New Secrets for All-Day Energy
You know all about the power of caffeine. But what else can help keep you going strong all day long?
We sifted through the latest research on fatigue and pulled out some of the easiest ways to fight the rundown feeling. Get ready to wake up refreshed and recharged, remain alert throughout the day, and wind down just in time for a good night's sleep.
Lighten up when you wake up. Aim for 30 minutes of light first thing, even on a Saturday when you've decided to sleep in (though it's best to keep a steady wake-up time). Try a half-hour stroll outdoors, or have your breakfast by a sunny window. If your schedule requires you to rise when it's dark outside, crank up the lights indoors—every little bit may help.
Keep carbs in balance. Although they can provide a burst of "quick burn" fuel, carbohydrates are an energy drain if you consume too many. In recent research, women who reduced the amount of carbs and raised the amount of protein in their diets reported feeling more energetic. Try to keep your daily intake of healthy carbs below 150 grams, best apportioned like this: five servings of vegetables; two servings of fruit; and three or four servings of starchy (preferably whole grain) carbs such as bread, rice, pasta, and cereal.
Beat an afternoon slump. Just as it does in the early morning, light later in the day may blunt an afternoon energy dip. Step outside into revitalizing sunlight for a short walk. If you can't get outside, plant yourself next to a window, open the shades wide, and look out. You can also fake it by bringing flowers or plants into your indoor space. Texas A&M researchers found that volunteers who kept a vase of vibrant flowers on their desks, along with green plants elsewhere in the office, generated more creative ideas than those in a vegetation-free setting.

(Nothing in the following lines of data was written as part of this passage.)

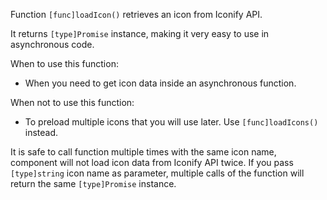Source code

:Function `[func]loadIcon()` retrieves an icon from Iconify API.

It returns `[type]Promise` instance, making it very easy to use in asynchronous code.

When to use this function:

- When you need to get icon data inside an asynchronous function.

When not to use this function:

- To preload multiple icons that you will use later. Use `[func]loadIcons()` instead.

It is safe to call function multiple times with the same icon name, component will not load icon data from Iconify API twice. If you pass `[type]string` icon name as parameter, multiple calls of the function will return the same `[type]Promise` instance.
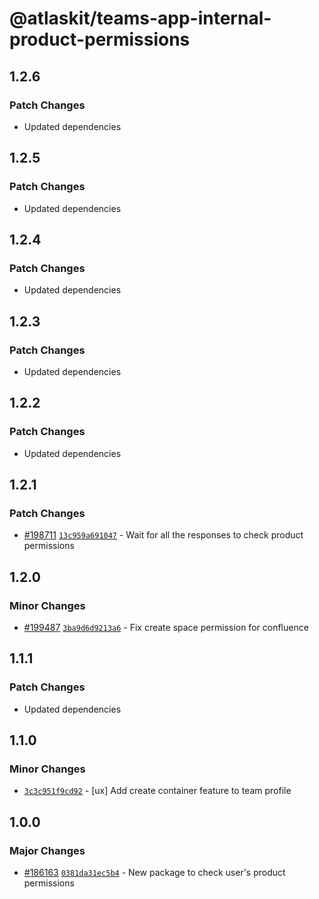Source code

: # @atlaskit/teams-app-internal-product-permissions

## 1.2.6

### Patch Changes

- Updated dependencies

## 1.2.5

### Patch Changes

- Updated dependencies

## 1.2.4

### Patch Changes

- Updated dependencies

## 1.2.3

### Patch Changes

- Updated dependencies

## 1.2.2

### Patch Changes

- Updated dependencies

## 1.2.1

### Patch Changes

- [#198711](https://bitbucket.org/atlassian/atlassian-frontend-monorepo/pull-requests/198711)
  [`13c959a691047`](https://bitbucket.org/atlassian/atlassian-frontend-monorepo/commits/13c959a691047) -
  Wait for all the responses to check product permissions

## 1.2.0

### Minor Changes

- [#199487](https://bitbucket.org/atlassian/atlassian-frontend-monorepo/pull-requests/199487)
  [`3ba9d6d9213a6`](https://bitbucket.org/atlassian/atlassian-frontend-monorepo/commits/3ba9d6d9213a6) -
  Fix create space permission for confluence

## 1.1.1

### Patch Changes

- Updated dependencies

## 1.1.0

### Minor Changes

- [`3c3c951f9cd92`](https://bitbucket.org/atlassian/atlassian-frontend-monorepo/commits/3c3c951f9cd92) -
  [ux] Add create container feature to team profile

## 1.0.0

### Major Changes

- [#186163](https://bitbucket.org/atlassian/atlassian-frontend-monorepo/pull-requests/186163)
  [`0381da31ec5b4`](https://bitbucket.org/atlassian/atlassian-frontend-monorepo/commits/0381da31ec5b4) -
  New package to check user's product permissions
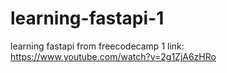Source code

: # learning-fastapi-1
learning fastapi from freecodecamp 1 link: https://www.youtube.com/watch?v=2g1ZjA6zHRo
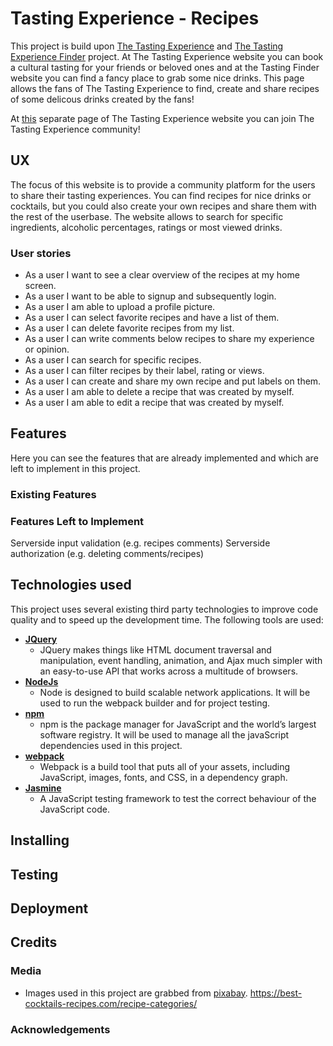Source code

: # Tasting Experience - Recipes
This project is build upon [The Tasting Experience](https://github.com/Seboeb/ci-1st-milestone) and [The Tasting Experience Finder](https://github.com/Seboeb/ci-2nd-milestone) project. At The Tasting Experience website you can book a cultural tasting for your friends or beloved ones and at the Tasting Finder website you can find a fancy place to grab some nice drinks. This page allows the fans of The Tasting Experience to find, create and share recipes of some delicous drinks created by the fans!

At [this](https://seboeb.github.io/ci-2nd-milestone/) separate page of The Tasting Experience website you can join The Tasting Experience community!

## UX
The focus of this website is to provide a community platform for the users to share their tasting experiences. You can find recipes for nice drinks or cocktails, but you could also create your own recipes and share them with the rest of the userbase. The website allows to search for specific ingredients, alcoholic percentages, ratings or most viewed drinks.

### User stories
- As a user I want to see a clear overview of the recipes at my home screen.
- As a user I want to be able to signup and subsequently login.
- As a user I am able to upload a profile picture.
- As a user I can select favorite recipes and have a list of them.
- As a user I can delete favorite recipes from my list.
- As a user I can write comments below recipes to share my experience or opinion.
- As a user I can search for specific recipes.
- As a user I can filter recipes by their label, rating or views.
- As a user I can create and share my own recipe and put labels on them.
- As a user I am able to delete a recipe that was created by myself.
- As a user I am able to edit a recipe that was created by myself.

## Features
Here you can see the features that are already implemented and which are left to implement in this project.

### Existing Features


### Features Left to Implement
Serverside input validation (e.g. recipes comments)
Serverside authorization (e.g. deleting comments/recipes)


## Technologies used
This project uses several existing third party technologies to improve code quality and to speed up the development time. The following tools are used:
- **[JQuery](https://jquery.com/)**
    - JQuery makes things like HTML document traversal and manipulation, event handling, animation, and Ajax much simpler with an easy-to-use API that works across a multitude of browsers.
- **[NodeJs](https://nodejs.org/en/)**
    - Node is designed to build scalable network applications. It will be used to run the webpack builder and for project testing.
- **[npm](https://www.npmjs.com/)**
    - npm is the package manager for JavaScript and the world’s largest software registry. It will be used to manage all the javaScript dependencies used in this project.
- **[webpack](https://webpack.js.org/)**
    - Webpack is a build tool that puts all of your assets, including JavaScript, images, fonts, and CSS, in a dependency graph.
- **[Jasmine](https://jasmine.github.io/)**
    - A JavaScript testing framework to test the correct behaviour of the JavaScript code.


## Installing


## Testing


## Deployment

## Credits

### Media
- Images used in this project are grabbed from [pixabay](https://pixabay.com).
https://best-cocktails-recipes.com/recipe-categories/
### Acknowledgements

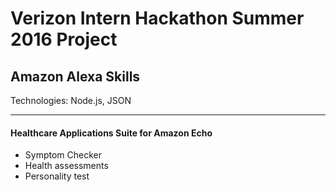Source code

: # Verizon Intern Hackathon Summer 2016 Project

## Amazon Alexa Skills

Technologies: Node.js, JSON

---

#### Healthcare Applications Suite for Amazon Echo
- Symptom Checker
- Health assessments
- Personality test
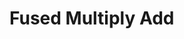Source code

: # Fused Multiply Add

<!-- TODO:
Explain that this is a compound operation, infinite precision, difference
between `mul_add` and `mul_adde`, that LLVM cannot do this by itself, etc.
-->
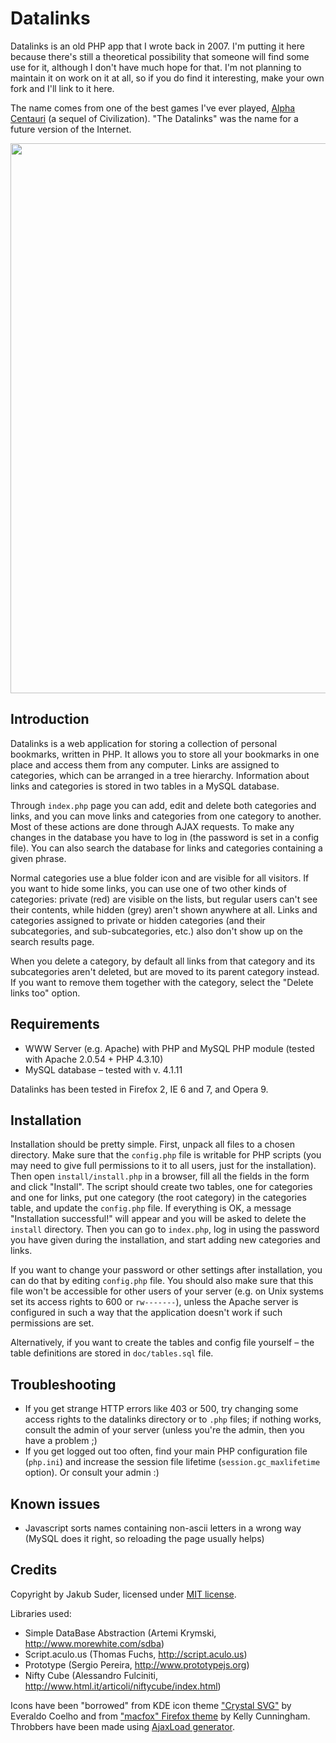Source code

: # Datalinks

Datalinks is an old PHP app that I wrote back in 2007. I'm putting it here because there's still a theoretical
possibility that someone will find some use for it, although I don't have much hope for that. I'm not planning to
maintain it on work on it at all, so if you do find it interesting, make your own fork and I'll link to it here.

The name comes from one of the best games I've ever played,
[Alpha Centauri](http://en.wikipedia.org/wiki/Sid_Meier's_Alpha_Centauri) (a sequel of Civilization). "The Datalinks"
was the name for a future version of the Internet.

<a href="http://psionides.github.com/datalinks/datalinks-screenshot.png"><img src="http://psionides.github.com/datalinks/datalinks-screenshot.png" width="880"></a>

## Introduction

Datalinks is a web application for storing a collection of personal bookmarks, written in PHP. It allows you to
store all your bookmarks in one place and access them from any computer. Links are assigned to categories, which can be
arranged in a tree hierarchy. Information about links and categories is stored in two tables in a MySQL database.

Through `index.php` page you can add, edit and delete both categories and links, and you can move links and categories
from one category to another. Most of these actions are done through AJAX requests. To make any changes in the database
you have to log in (the password is set in a config file). You can also search the database for links and categories
containing a given phrase.

Normal categories use a blue folder icon and are visible for all visitors. If you want to hide some links, you can use
one of two other kinds of categories: private (red) are visible on the lists, but regular users can't see their
contents, while hidden (grey) aren't shown anywhere at all. Links and categories assigned to private or hidden
categories (and their subcategories, and sub-subcategories, etc.) also don't show up on the search results page.

When you delete a category, by default all links from that category and its subcategories aren't deleted, but are moved
to its parent category instead. If you want to remove them together with the category, select the "Delete links too"
option.


## Requirements

* WWW Server (e.g. Apache) with PHP and MySQL PHP module (tested with Apache 2.0.54 + PHP 4.3.10)
* MySQL database – tested with v. 4.1.11

Datalinks has been tested in Firefox 2, IE 6 and 7, and Opera 9.


## Installation

Installation should be pretty simple. First, unpack all files to a chosen directory. Make sure that the `config.php`
file is writable for PHP scripts (you may need to give full permissions to it to all users, just for the installation).
Then open `install/install.php` in a browser, fill all the fields in the form and click "Install". The script should
create two tables, one for categories and one for links, put one category (the root category) in the categories table,
and update the `config.php` file. If everything is OK, a message "Installation successful!" will appear and you will be
asked to delete the `install` directory. Then you can go to `index.php`, log in using the password you have given during
the installation, and start adding new categories and links.

If you want to change your password or other settings after installation, you can do that by editing `config.php` file.
You should also make sure that this file won't be accessible for other users of your server (e.g. on Unix systems set
its access rights to 600 or `rw-------`), unless the Apache server is configured in such a way that the application
doesn't work if such permissions are set.

Alternatively, if you want to create the tables and config file yourself – the table definitions are stored in
`doc/tables.sql` file.

## Troubleshooting

* If you get strange HTTP errors like 403 or 500, try changing some access rights to the datalinks directory or to
`.php` files; if nothing works, consult the admin of your server (unless you're the admin, then you have a problem ;)
* If you get logged out too often, find your main PHP configuration file (`php.ini`) and increase the session file
lifetime (`session.gc_maxlifetime` option). Or consult your admin :)


## Known issues

* Javascript sorts names containing non-ascii letters in a wrong way (MySQL does it right, so reloading the page usually
helps)

## Credits

Copyright by Jakub Suder, licensed under [MIT license](blob/master/MIT-LICENSE.txt).

Libraries used:

* Simple DataBase Abstraction (Artemi Krymski, <http://www.morewhite.com/sdba>)
* Script.aculo.us (Thomas Fuchs, <http://script.aculo.us>)
* Prototype (Sergio Pereira, <http://www.prototypejs.org>)
* Nifty Cube (Alessandro Fulciniti, <http://www.html.it/articoli/niftycube/index.html>)

Icons have been "borrowed" from KDE icon theme ["Crystal SVG"](http://everaldo.com/crystal.html) by Everaldo Coelho and
from ["macfox" Firefox theme](http://www.webether.com/macfox) by Kelly Cunningham. Throbbers have been made using
[AjaxLoad generator](http://www.ajaxload.info).
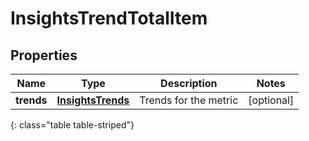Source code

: # InsightsTrendTotalItem


## Properties

| Name | Type | Description | Notes |
| ------------ | ------------- | ------------- | ------------- |
| **trends** | [**InsightsTrends**](InsightsTrends) | Trends for the metric |  [optional] |
{: class="table table-striped"}



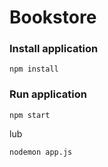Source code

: # Bookstore

### Install application
`npm install`

### Run application
`npm start`

lub 

`nodemon app.js`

Cue up your iPod. One study found that employees who donned headphones while they worked were 10 percent more productive than those who didn't.
Ease into sleep. Instead of checking Facebook status updates, try reading a book. Studies show that bright light increases brain activity, so it's not a stretch to see that light emitted by a computer monitor late at night can confuse your body's sleep-wake cycle. Log off at least an hour before bed. What about winding down by watching TV instead? Experts say most people sit far enough away (at least 15 feet) from the screen to be unaffected by its brightness. Better yet, read a book or magazine. Just make sure the light you use doesn't exceed 60 watts—save the bright light for tomorrow morning.